[Your instructions] Convert the listing below into a numbered list, one entry per line, with blank lines omitted. Leave out the picture placeholders.
Exercise inputs START
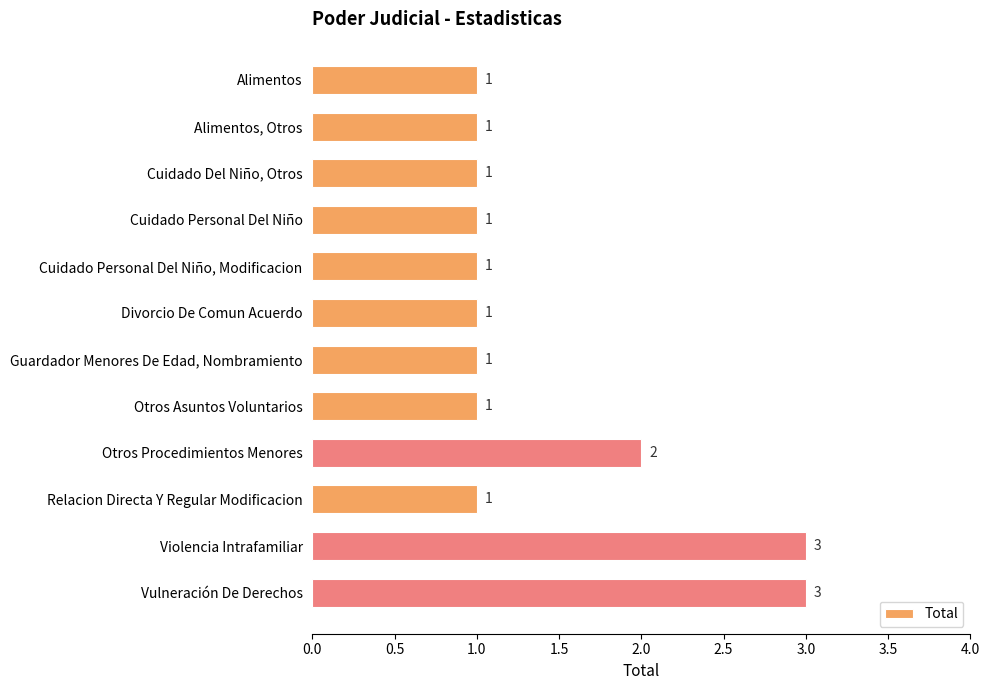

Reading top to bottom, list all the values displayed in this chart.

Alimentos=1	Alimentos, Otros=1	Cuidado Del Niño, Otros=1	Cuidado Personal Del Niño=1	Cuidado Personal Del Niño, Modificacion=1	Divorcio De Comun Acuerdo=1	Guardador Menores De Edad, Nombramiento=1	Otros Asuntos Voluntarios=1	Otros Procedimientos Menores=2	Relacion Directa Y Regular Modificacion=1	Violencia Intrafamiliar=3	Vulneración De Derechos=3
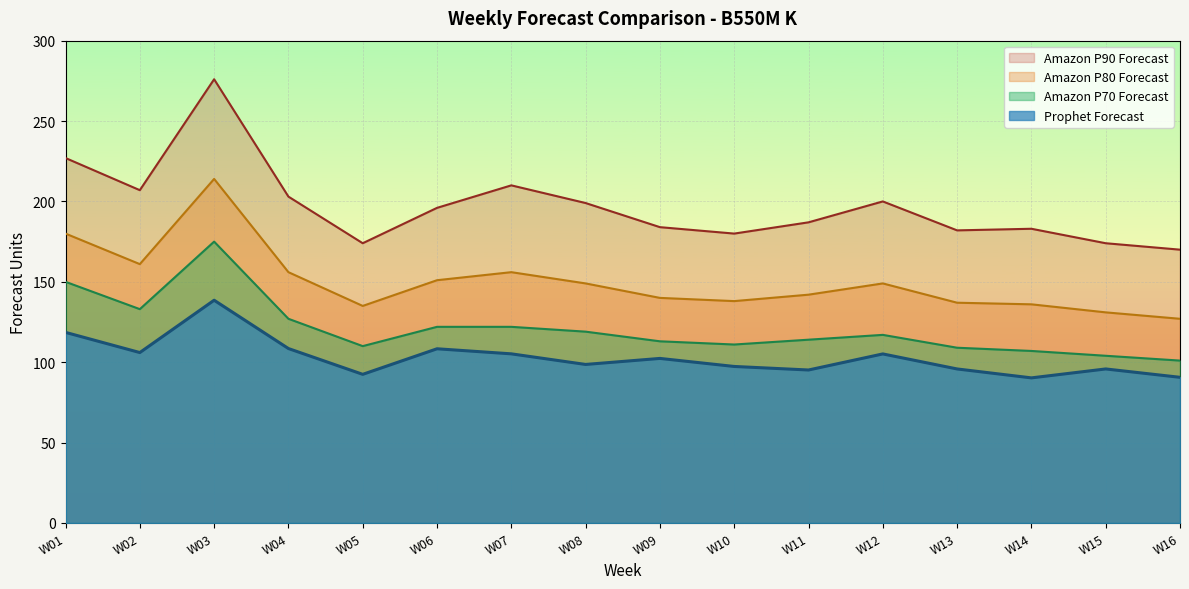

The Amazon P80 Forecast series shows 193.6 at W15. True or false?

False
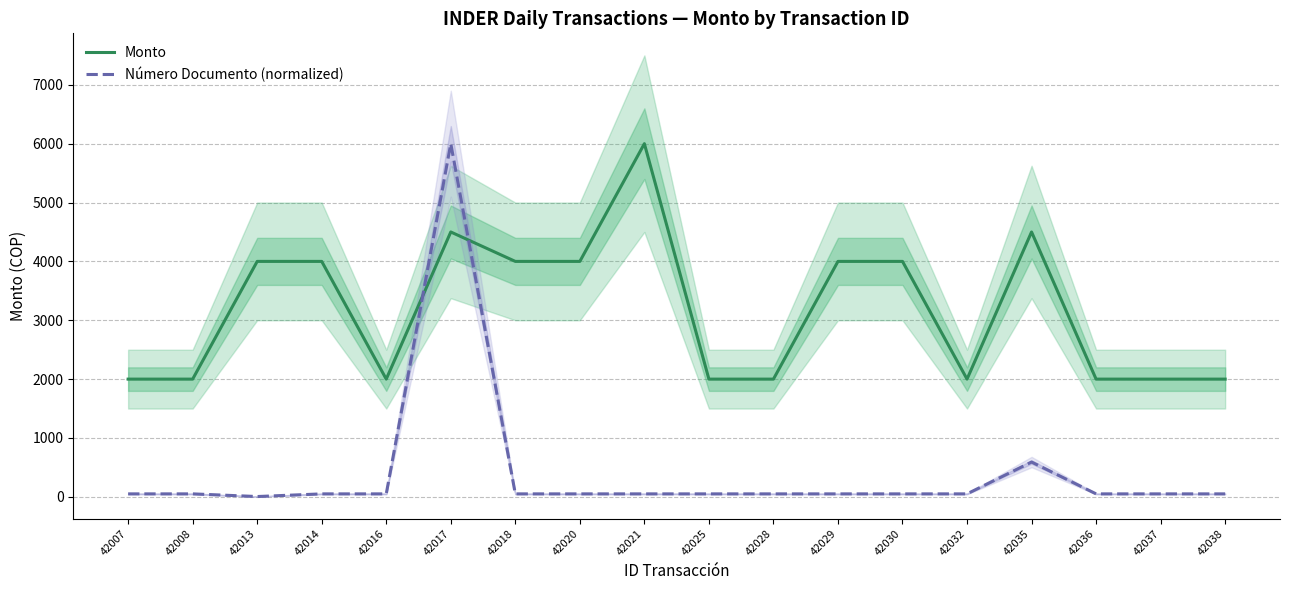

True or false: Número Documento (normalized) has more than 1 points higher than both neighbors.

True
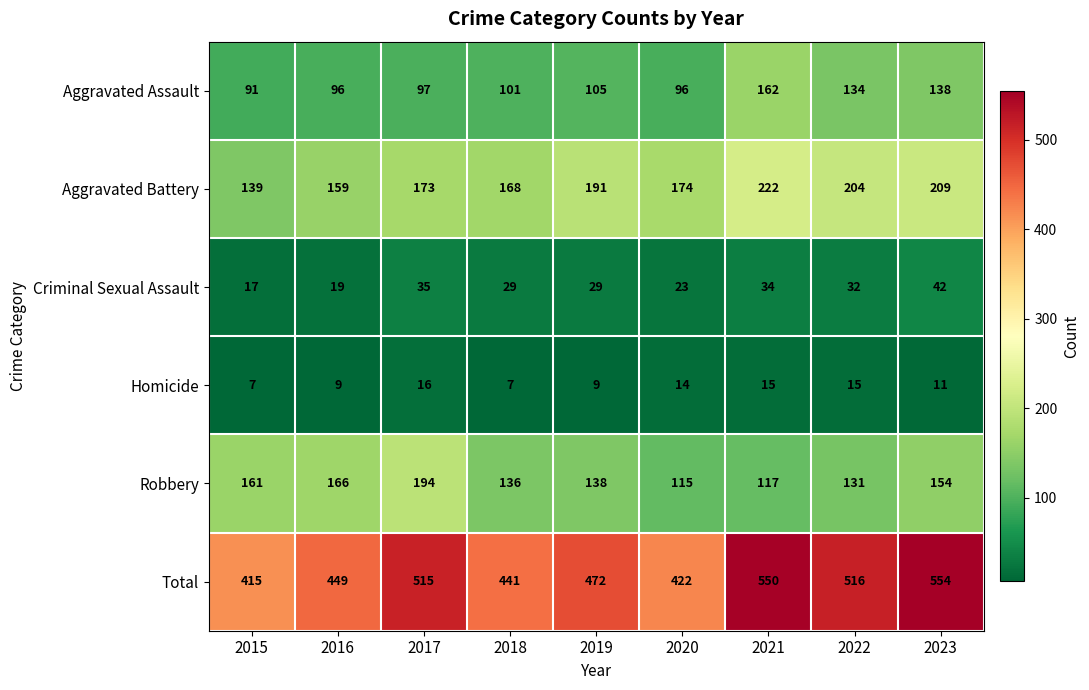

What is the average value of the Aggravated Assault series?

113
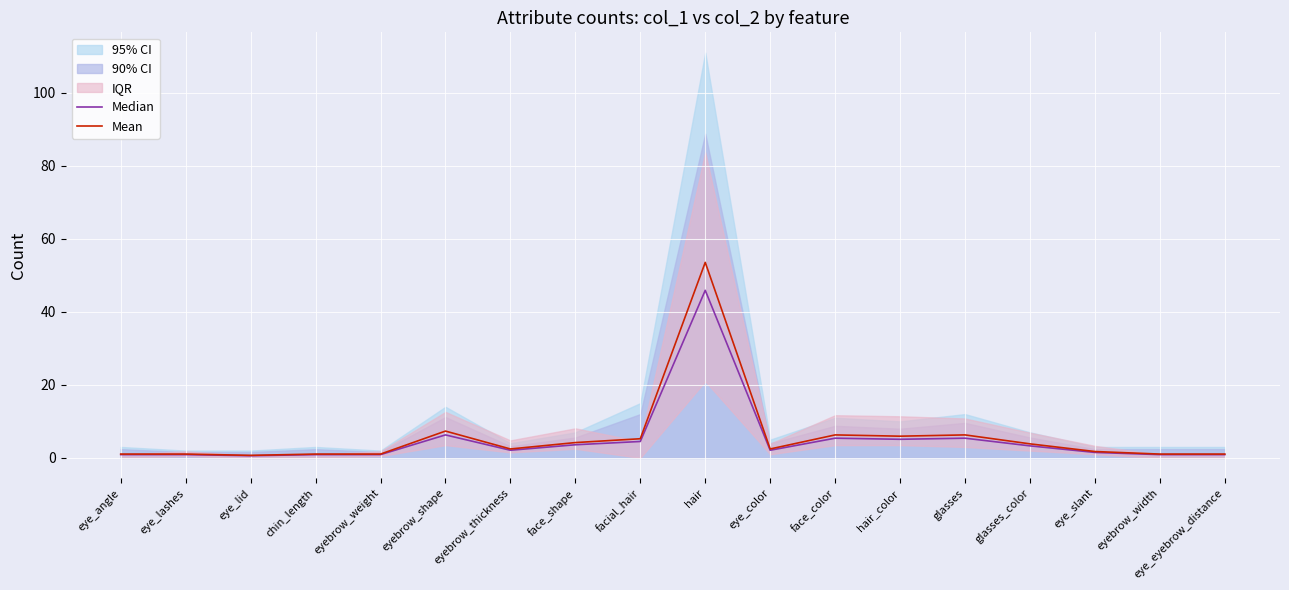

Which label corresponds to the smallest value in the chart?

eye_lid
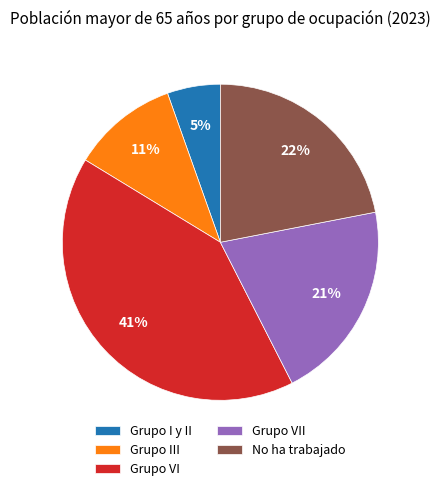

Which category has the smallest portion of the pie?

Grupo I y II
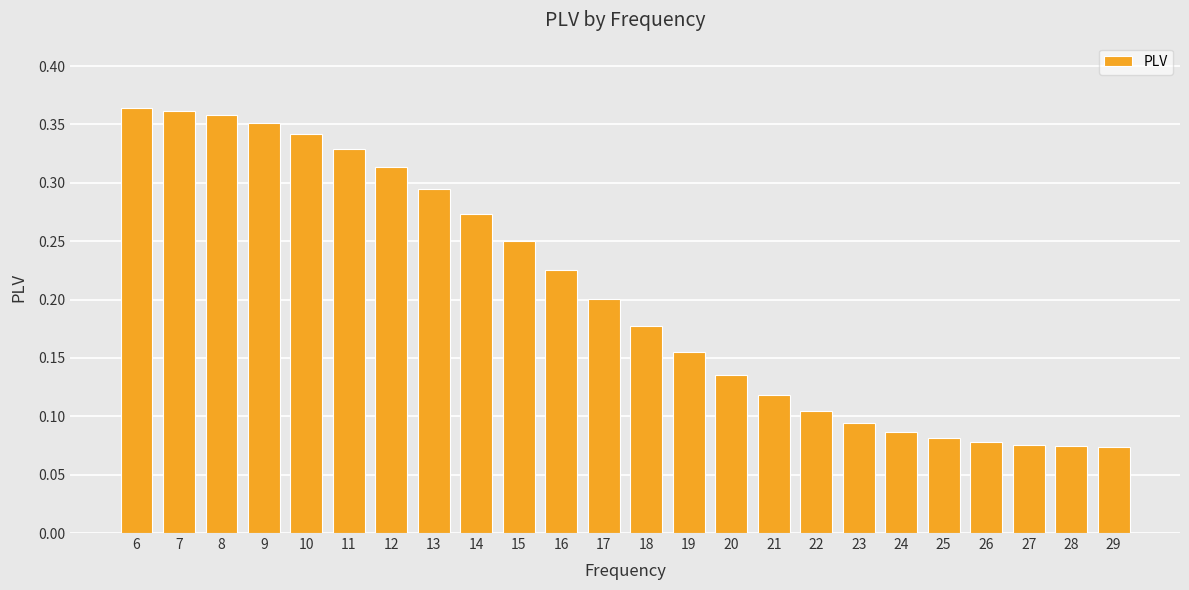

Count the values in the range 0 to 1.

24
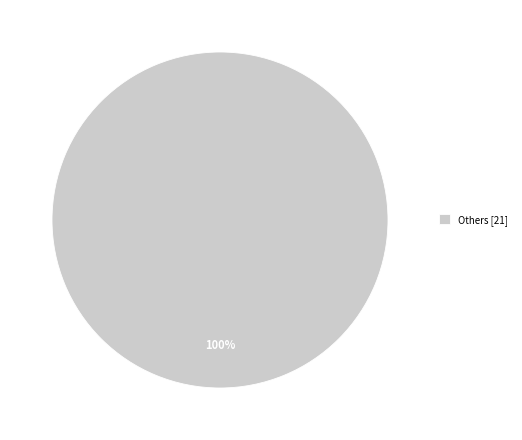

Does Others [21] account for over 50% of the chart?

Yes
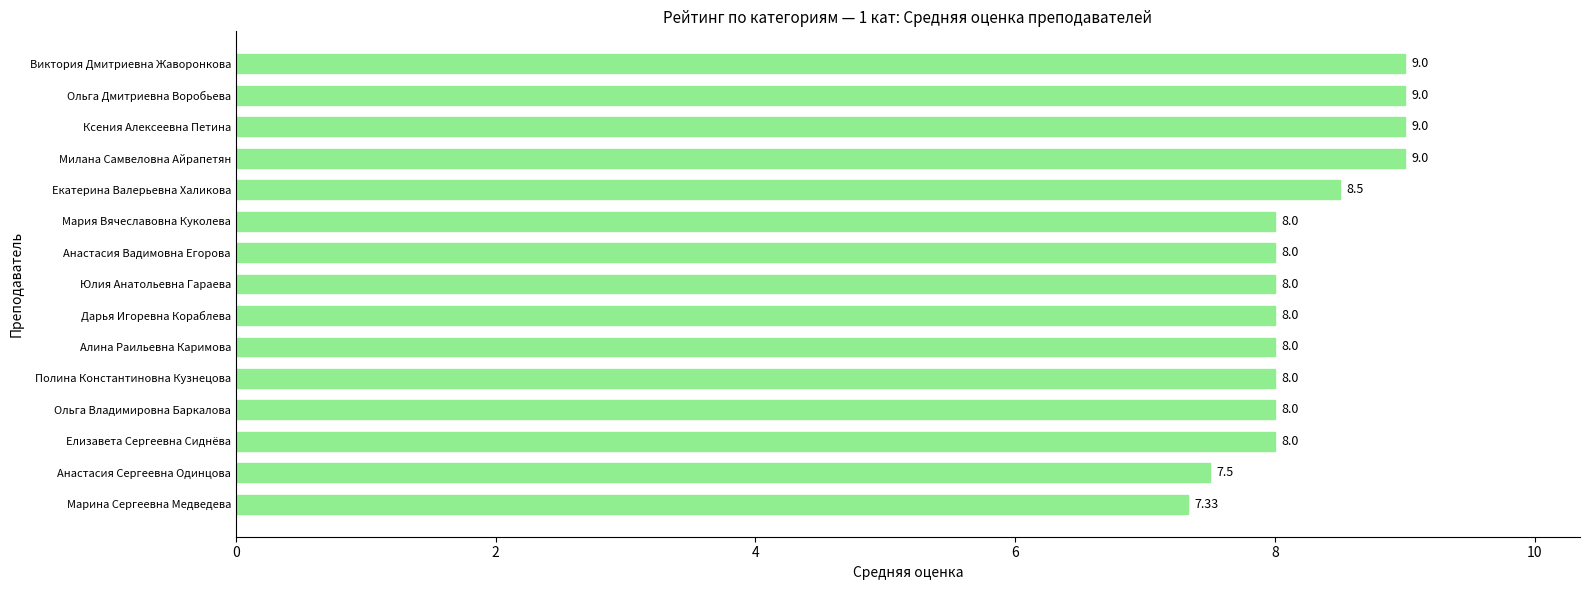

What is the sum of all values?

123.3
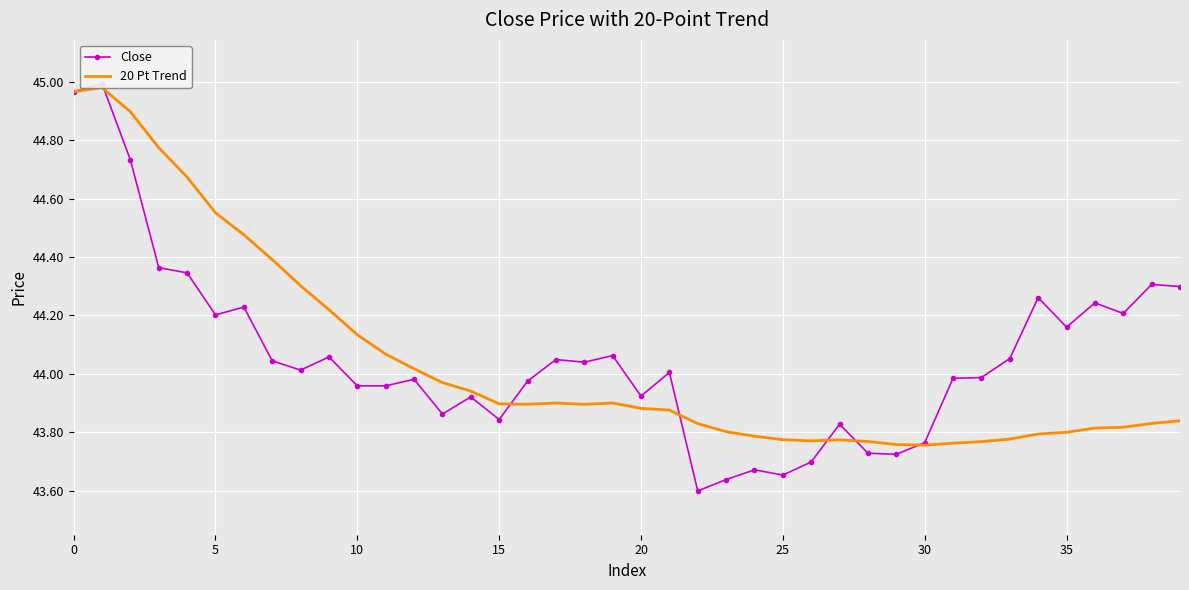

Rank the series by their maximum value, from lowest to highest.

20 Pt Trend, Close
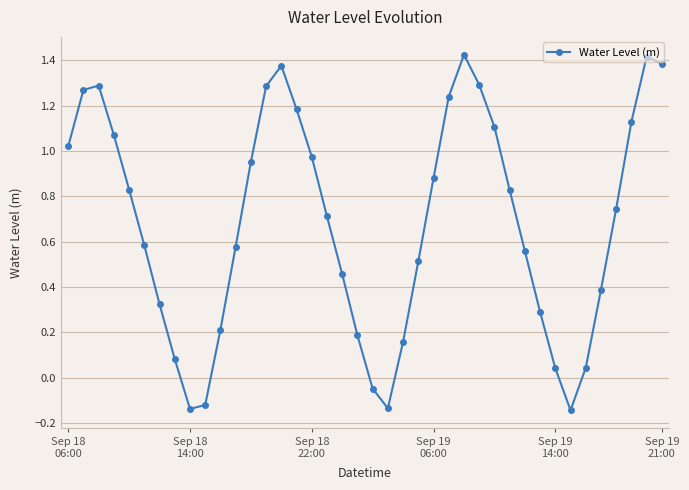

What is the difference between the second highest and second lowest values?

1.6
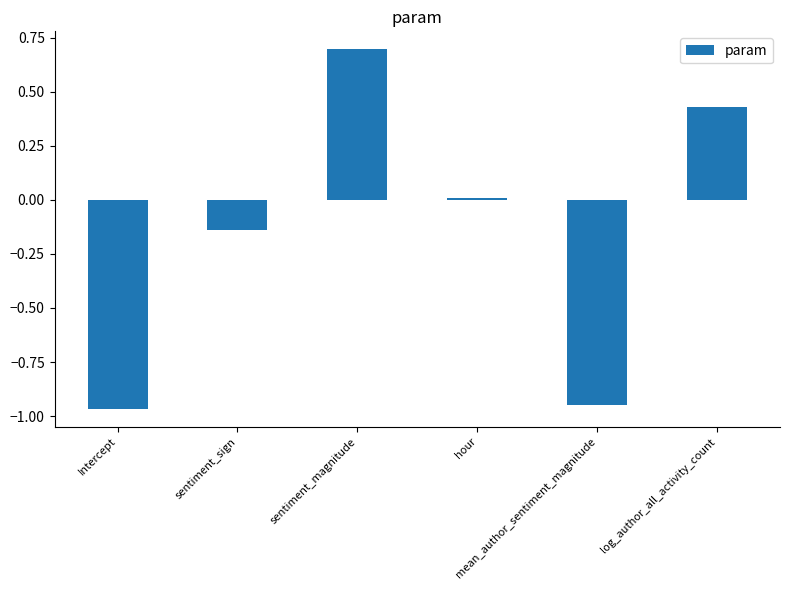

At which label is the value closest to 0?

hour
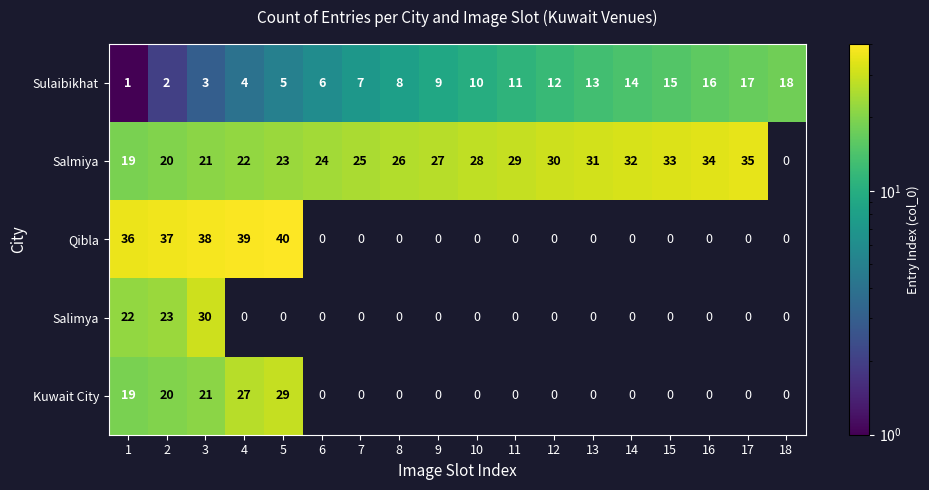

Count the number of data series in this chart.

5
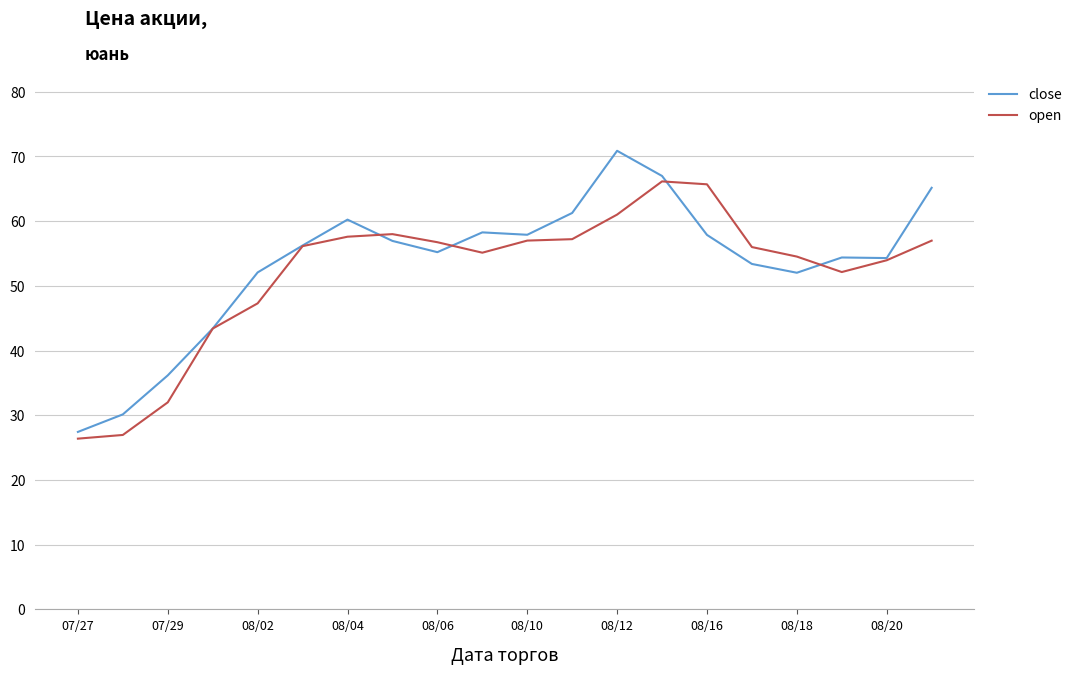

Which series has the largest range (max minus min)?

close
Exercise inputs END
[Output of the task]
1. Reading top to bottom, list all the values displayed in this chart.
2. Alimentos=1	Alimentos, Otros=1	Cuidado Del Niño, Otros=1	Cuidado Personal Del Niño=1	Cuidado Personal Del Niño, Modificacion=1	Divorcio De Comun Acuerdo=1	Guardador Menores De Edad, Nombramiento=1	Otros Asuntos Voluntarios=1	Otros Procedimientos Menores=2	Relacion Directa Y Regular Modificacion=1	Violencia Intrafamiliar=3	Vulneración De Derechos=3
3. The Amazon P80 Forecast series shows 193.6 at W15. True or false?
4. False
5. True or false: Número Documento (normalized) has more than 1 points higher than both neighbors.
6. True
7. What is the average value of the Aggravated Assault series?
8. 113
9. Which label corresponds to the smallest value in the chart?
10. eye_lid
11. Which category has the smallest portion of the pie?
12. Grupo I y II
13. Count the values in the range 0 to 1.
14. 24
15. Does Others [21] account for over 50% of the chart?
16. Yes
17. What is the sum of all values?
18. 123.3
19. Rank the series by their maximum value, from lowest to highest.
20. 20 Pt Trend, Close
21. What is the difference between the second highest and second lowest values?
22. 1.6
23. At which label is the value closest to 0?
24. hour
25. Count the number of data series in this chart.
26. 5
27. Which series has the largest range (max minus min)?
28. close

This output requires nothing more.